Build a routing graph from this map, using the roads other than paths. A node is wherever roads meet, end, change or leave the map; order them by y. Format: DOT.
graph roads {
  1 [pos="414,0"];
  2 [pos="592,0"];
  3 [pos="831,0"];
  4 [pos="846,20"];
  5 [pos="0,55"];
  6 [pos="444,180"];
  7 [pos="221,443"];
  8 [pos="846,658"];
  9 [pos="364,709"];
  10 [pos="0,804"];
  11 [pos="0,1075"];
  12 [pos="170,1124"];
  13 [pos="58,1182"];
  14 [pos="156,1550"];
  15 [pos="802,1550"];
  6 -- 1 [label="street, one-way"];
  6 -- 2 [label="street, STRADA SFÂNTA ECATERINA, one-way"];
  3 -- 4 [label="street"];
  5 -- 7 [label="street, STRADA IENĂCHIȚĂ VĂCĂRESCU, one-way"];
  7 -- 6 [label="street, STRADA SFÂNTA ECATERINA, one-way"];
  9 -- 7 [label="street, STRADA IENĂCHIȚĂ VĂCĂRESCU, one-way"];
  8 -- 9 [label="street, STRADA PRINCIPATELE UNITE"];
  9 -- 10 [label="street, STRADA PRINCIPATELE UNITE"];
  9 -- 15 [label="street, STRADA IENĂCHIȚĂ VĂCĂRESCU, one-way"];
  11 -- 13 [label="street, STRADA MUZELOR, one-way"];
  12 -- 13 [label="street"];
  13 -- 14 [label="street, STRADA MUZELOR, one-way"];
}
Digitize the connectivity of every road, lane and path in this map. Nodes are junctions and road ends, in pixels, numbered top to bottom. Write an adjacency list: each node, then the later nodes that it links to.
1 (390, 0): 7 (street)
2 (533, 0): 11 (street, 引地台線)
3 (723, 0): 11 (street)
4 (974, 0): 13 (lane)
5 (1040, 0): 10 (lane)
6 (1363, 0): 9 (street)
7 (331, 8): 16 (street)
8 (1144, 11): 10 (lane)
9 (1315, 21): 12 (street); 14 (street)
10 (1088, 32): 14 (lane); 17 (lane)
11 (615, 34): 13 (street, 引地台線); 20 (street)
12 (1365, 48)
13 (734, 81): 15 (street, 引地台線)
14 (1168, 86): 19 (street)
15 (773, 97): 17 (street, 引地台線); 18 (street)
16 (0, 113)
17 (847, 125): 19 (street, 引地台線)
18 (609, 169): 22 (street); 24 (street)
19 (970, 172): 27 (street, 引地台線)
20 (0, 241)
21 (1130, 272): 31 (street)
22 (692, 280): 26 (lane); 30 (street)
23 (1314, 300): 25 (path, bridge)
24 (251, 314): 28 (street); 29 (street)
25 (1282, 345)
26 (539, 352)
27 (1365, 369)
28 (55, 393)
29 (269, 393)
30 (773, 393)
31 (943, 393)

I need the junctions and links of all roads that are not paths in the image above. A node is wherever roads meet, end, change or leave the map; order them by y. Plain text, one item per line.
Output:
──────
Restate exactly, and only, the line containing "I need the junctions" together with all lines after it to the end of the material.

I need the junctions and links of all roads that are not paths in the image above. A node is wherever roads meet, end, change or leave the map; order them by y. Plain text, one item per line.
Output:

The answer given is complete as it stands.